What’s in this episode?
In the Apparel Supply Chain: Need Speed to Shelf feature, we try to assess the impact of the COVID-19 pandemic on India’s textile, apparel and garment supply chain and logistical operations through the analysis of short and long-term responses to disruption, as we question the supply chain managers about how they are ensuring business stability and adopting holistic analytics-backed business solutions, in a way navigating through the crisis. We dive into significant trends within consumer fashion sector and explore the strategies through which supply chain leadership together with its value chain partners look to reinvent and evolve.
COVID-19 is a reminder to the fibre production, textile manufacturing, garment manufacturing industry about the fragility in ways of doing business. It will be a game changer for companies that will focus on evolving business continuity models and transformational change with new and emerging technology.
With creative, resourceful responses to the pandemic, apparel supply chain leaders are ensuring that consumers are able to buy the goods they need, while also maintaining the health and safety of both consumers and their supply chain network.
Moreover, the lessons from these challenging times are helping manufacturers and retailers to make their supply chains more resilient. The second wave might be no less surprising, but the right plans are keeping it from causing as much disruption.
Our interactions as part of this feature are a classic example of—how adopting new processes for managing customer relationships and improving product sales all in one place, along with effective prioritisation of data and utilisation of channel partners—is helping fashion companies increase market share following demand surge.
Fashion on demand is a new trend to watch and executives say they are already switching to made-to-order production cycles. The result is a reduced level of overstock and less clothing that ends in landfill. In fact, lately, executives have noticed an increase in the importance of the small-batch production cycles. New technologies, analytics are becoming a solution for companies to quickly source and develop products, shorten production timelines and streamline distribution.
As people become increasingly “impatient”, shortening lead times is the key to ensure delivery with optimum timing. Managers say their companies have taken a step further to develop the entire process “in-house” to increase speed and supply chain efficiency. Things like materials sourcing, creative and technical design, samples, production and shipping are happening under the same roof. And enabling everything to run smoothly, all the teams have real-time flow of information to ensure everyone has access to the same data and the same version of the latest products.
Our society has never had a bigger need for effective supply chains, transformative technologies, and the people that make these complex systems work seamlessly.
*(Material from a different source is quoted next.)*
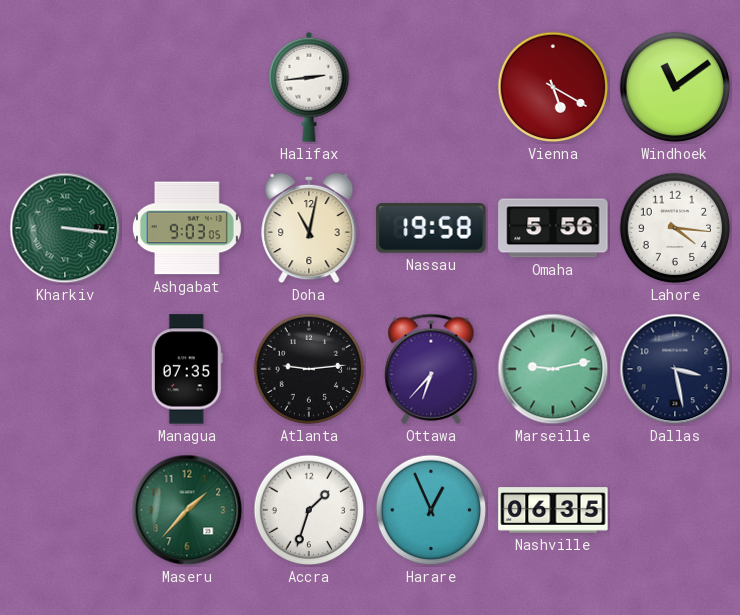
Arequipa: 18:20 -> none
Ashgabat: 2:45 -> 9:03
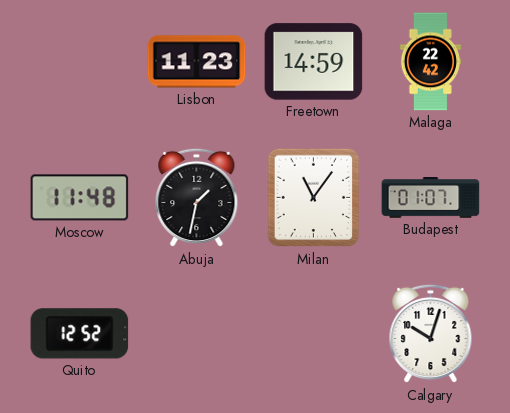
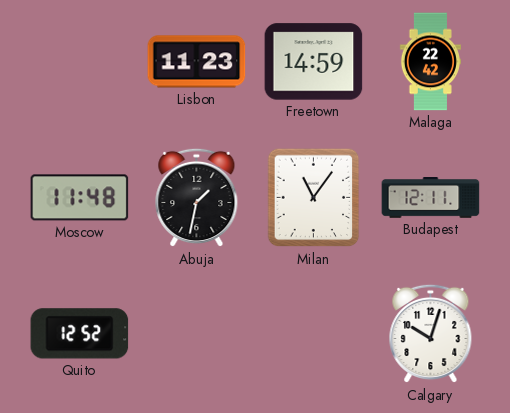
Budapest: 01:07 -> 12:11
In such critical times, continuity and resiliency of supply chains become essential towards maintaining some semblance of normalcy for people and businesses alike.
Organisations must therefore strive to strike the right balance between efficiency and resiliency to satisfy customer requirements. ‘COVIDity’, which we may define as the unease that we all feel living in the new normal, is here to stay but leading companies that demonstrate agility and embrace innovation in this ever-changing world are going to pave the way towards a new future.
The coronavirus might linger on for many years, but effective e-commerce and hybrid fulfilment methods will help propel the retail industry forward and help retailers weather such storms now and in the future.